Drs. Pannu and Gore-Hyer contributed equally to this work.
An increased transforming growth factor β receptor type I:Type II ratio contributes to elevated collagen protein synthesis that is resistant to inhibition via a kinase-deficient transforming growth factor β receptor type II in scleroderma
Article first published online: 6 MAY 2004
Copyright © 2004 by the American College of Rheumatology
Arthritis & Rheumatism
Volume 50, Issue 5, pages 1566–1577, May 2004
How to Cite
Pannu, J., Gore-Hyer, E., Yamanaka, M., Smith, E. A., Rubinchik, S., Dong, J.-Y., Jablonska, S., Blaszczyk, M. and Trojanowska, M. (2004), An increased transforming growth factor β receptor type I:Type II ratio contributes to elevated collagen protein synthesis that is resistant to inhibition via a kinase-deficient transforming growth factor β receptor type II in scleroderma. Arthritis & Rheumatism, 50: 1566–1577. doi: 10.1002/art.20225
- Issue published online: 6 MAY 2004
- Article first published online: 6 MAY 2004
- Manuscript Accepted: 30 JAN 2004
- Manuscript Received: 11 AUG 2003
- NIH. Grant Numbers: AR-44883, AR-42334
- Scleroderma Foundation
Aberrant transforming growth factor β (TGFβ) signaling has been implicated in the pathogenesis of scleroderma (systemic sclerosis [SSc]), but the contribution of specific components in this pathway to SSc fibroblast phenotype remains unclear. This study was undertaken to delineate the role of TGFβ receptor type I (TGFβRI) and TGFβRII in collagen overexpression by SSc fibroblasts.
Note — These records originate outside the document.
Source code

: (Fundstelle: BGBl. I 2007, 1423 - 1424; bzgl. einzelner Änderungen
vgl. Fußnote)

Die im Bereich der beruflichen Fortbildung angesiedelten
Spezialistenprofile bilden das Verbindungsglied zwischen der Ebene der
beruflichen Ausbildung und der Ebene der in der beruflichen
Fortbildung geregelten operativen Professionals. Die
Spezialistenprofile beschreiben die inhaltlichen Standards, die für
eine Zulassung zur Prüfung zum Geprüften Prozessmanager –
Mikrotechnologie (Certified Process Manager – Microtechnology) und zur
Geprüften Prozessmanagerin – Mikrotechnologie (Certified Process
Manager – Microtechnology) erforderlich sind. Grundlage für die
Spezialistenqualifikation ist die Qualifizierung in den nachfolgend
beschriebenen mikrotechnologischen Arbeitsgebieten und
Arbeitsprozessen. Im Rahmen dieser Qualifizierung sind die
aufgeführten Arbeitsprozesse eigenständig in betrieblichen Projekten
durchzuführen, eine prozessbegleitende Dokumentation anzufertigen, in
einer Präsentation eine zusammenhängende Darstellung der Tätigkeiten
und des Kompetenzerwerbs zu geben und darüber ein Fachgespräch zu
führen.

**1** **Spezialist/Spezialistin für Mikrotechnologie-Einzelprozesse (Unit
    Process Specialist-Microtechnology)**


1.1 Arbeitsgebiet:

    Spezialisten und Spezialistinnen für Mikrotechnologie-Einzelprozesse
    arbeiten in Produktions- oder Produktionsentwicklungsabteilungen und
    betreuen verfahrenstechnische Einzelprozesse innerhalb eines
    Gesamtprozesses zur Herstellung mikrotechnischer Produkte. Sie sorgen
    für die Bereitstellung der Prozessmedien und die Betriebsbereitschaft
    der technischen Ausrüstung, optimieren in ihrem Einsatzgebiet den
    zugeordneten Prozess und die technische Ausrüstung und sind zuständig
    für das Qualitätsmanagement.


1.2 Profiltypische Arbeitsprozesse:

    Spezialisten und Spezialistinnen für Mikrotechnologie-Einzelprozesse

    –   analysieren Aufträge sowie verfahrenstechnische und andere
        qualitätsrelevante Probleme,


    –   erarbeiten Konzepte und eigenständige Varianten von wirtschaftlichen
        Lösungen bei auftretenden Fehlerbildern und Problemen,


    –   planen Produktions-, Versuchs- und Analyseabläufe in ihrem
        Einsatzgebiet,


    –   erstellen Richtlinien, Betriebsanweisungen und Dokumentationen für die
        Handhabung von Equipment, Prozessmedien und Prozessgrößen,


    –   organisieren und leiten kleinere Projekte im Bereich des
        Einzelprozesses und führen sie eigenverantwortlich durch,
Primary dermal fibroblasts from SSc patients and healthy adults were studied (n = 10 matched pairs). Adenoviral vectors were generated for TGFβRI (AdTGFβRI), TGFβRII (AdTGFβRII), and kinase-deficient TGFβRII (AdΔkRII). TGFβRI basal protein levels were analyzed by 35S-methionine labeling/immunoprecipitation and immunohistochemistry. Type I collagen and TGFβRII basal protein levels were analyzed by Western blot and newly secreted collagen by 3H-proline incorporation assay.
Analysis of endogenous TGFβRI and TGFβRII protein levels revealed that SSc TGFβRI levels were increased 1.7-fold (P = 0.008; n = 7) compared with levels in healthy controls, while TGFβRII levels were decreased by 30% (P = 0.03; n = 7). This increased TGFβRI:TGFβRII ratio correlated with SSc collagen overexpression. To determine the consequences of altered TGFβRI:TGFβRII ratio on collagen expression, healthy fibroblasts were transduced with AdTGFβRI or AdTGFβRII. Forced expression of TGFβRI in the range corresponding to elevated SSc TGFβRI levels increased basal collagen expression in a dose-dependent manner, while similar TGFβRII overexpression had no effect, although transduction of fibroblasts at higher multiplicities of infection led to a marked reduction of basal collagen levels. Blockade of TGFβ signaling via AdΔkRII resulted in ∼50% inhibition of basal collagen levels in healthy fibroblasts and in 5 of 9 SSc cell lines. A subset of SSc fibroblasts (4 of 9 cell lines) was resistant to this treatment. SSc fibroblasts with the highest levels of TGFβRI were the least responsive to collagen inhibition via ΔkRII.
This study indicates that an increased TGFβRI:TGFβRII ratio may underlie aberrant TGFβ signaling in SSc and contribute to elevated basal collagen production, which is insensitive to TGFβ signaling blockade via ΔkRII.